Law School: Letters of Recommendation

letters of recommendation

Hello, World.

Since I just spent a majority of the last academic year applying to law school, or preparing to apply, I wanted to share some insight on the application process. Though I am by NO means an expert on the process or have any idea what actually goes on inside the admissions offices on various campuses, I did a ton of research, and learned as I went in terms of applying. The first installment in my law school series will be focused on letters of recommendation. If you are currently a freshman or sophomore, start building or solidifying relationships with professors, staff, or mentors. Try to think of some people you would eventually want to write your letters of recommendation, and get to know them better. The being said, don’t vet recommenders, recommendations should be natural.
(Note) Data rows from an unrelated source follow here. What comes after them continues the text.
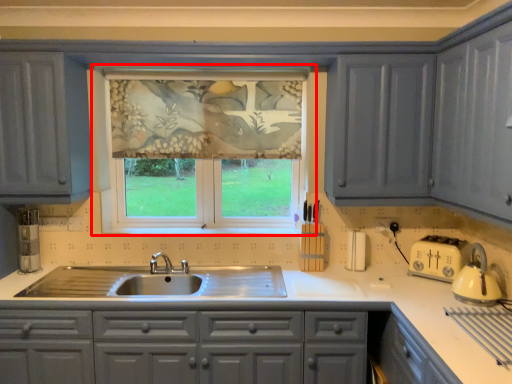
Question: From the image's perspective, what is the correct spatial relationship of window (annotated by the red box) in relation to countertop?

Choices:
 (A) above
 (B) below

Answer: (A)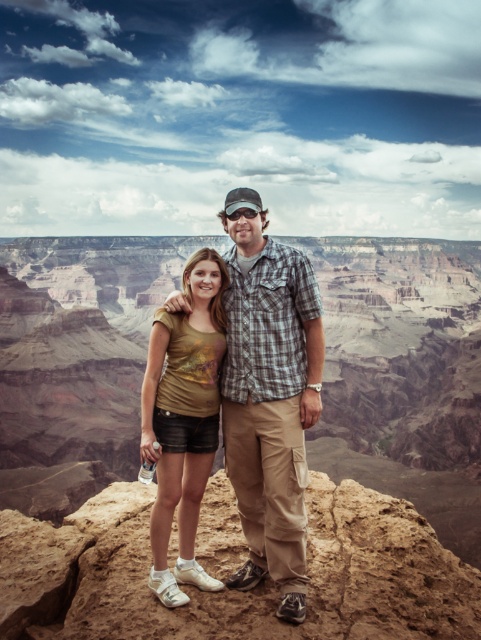
You are a photographer positioned at the cliff edge and want to capture a photo of the matte gold shirt at center. Given that your camera has a focal length of 50mm and the shirt is at coordinates point0.620,0.561, will the shirt be in the center of the photo?

The matte gold shirt at center is located at point0.(x=269, y=639), so yes, it will be in the center of the photo since the coordinates indicate its position is at the center.

You are standing at the cliff edge overlooking the canyon and want to take a photo of both points. Which point, point (276, 540) or point (207, 584), is closer to you?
You should be able to ask the person, and they should be able to comfortably write you a strong letter without a ton of information coming from you last minute.

If you are currently a junior or senior, think about who you work with currently, or worked with in the past, that knows you well and can advocate for your work ethic or other skills. You want to pick people who know you well and will write strong letters so that you stand out as an applicant. Most applicants have strong letters of recommendation. The people who don’t typically asked the wrong people. To give you an idea, I asked my thesis adviser who is the chair of my department, an attorney I interned for, and the administrator who oversees the Honor Council. I knew that the three people I asked would write me good letters, but I also knew that the three people represented three different angles of who I am as a student or worker. I wanted admissions offices to get a strong sense of who I am, and having a diverse group of recommenders seemed like a good idea to me.

Now, the important question that gets asked often too little is who to ask. Most people assume they have a great idea of who to ask, but you should also try to be strategic about who you ask. While I had a few professors that likely would have written great letters of recommendation, I knew my thesis adviser was the best choice because I worked really closely with her, and she knew my work ethic, especially pertaining to my major. While you may believe titles are important, you don’t want to ask the president of your college to write you a letter if it’s going to say something like, “great student, strong credentials, blah blah blah I don’t actually know this candidate well.” I went to a panel with the Deans of Admission for Stanford, Duke, and NYU, and they all said that titles are not important if the letter is super generic and doesn’t actually represent who the applicant is well.

When you ask people for recommendations, you should provide: (1) your resume, (2) any significant achievements you feel they should know about related directly to their field that isn’t present on your resume, and (3) statement of purpose/reason for applying. Some people will say they don’t need the aforementioned things because they know you well enough to write your letter without, but if they don’t say anything, it’s safer to give them too much information than not enough.

So, if you’re ahead of the game in terms of preparing to apply, think about recommenders early. If you’re about to start applying, do some thinking about who would be a good sampling of recommenders.

Please let me know if you have questions specific to you. Do you know who you would ask?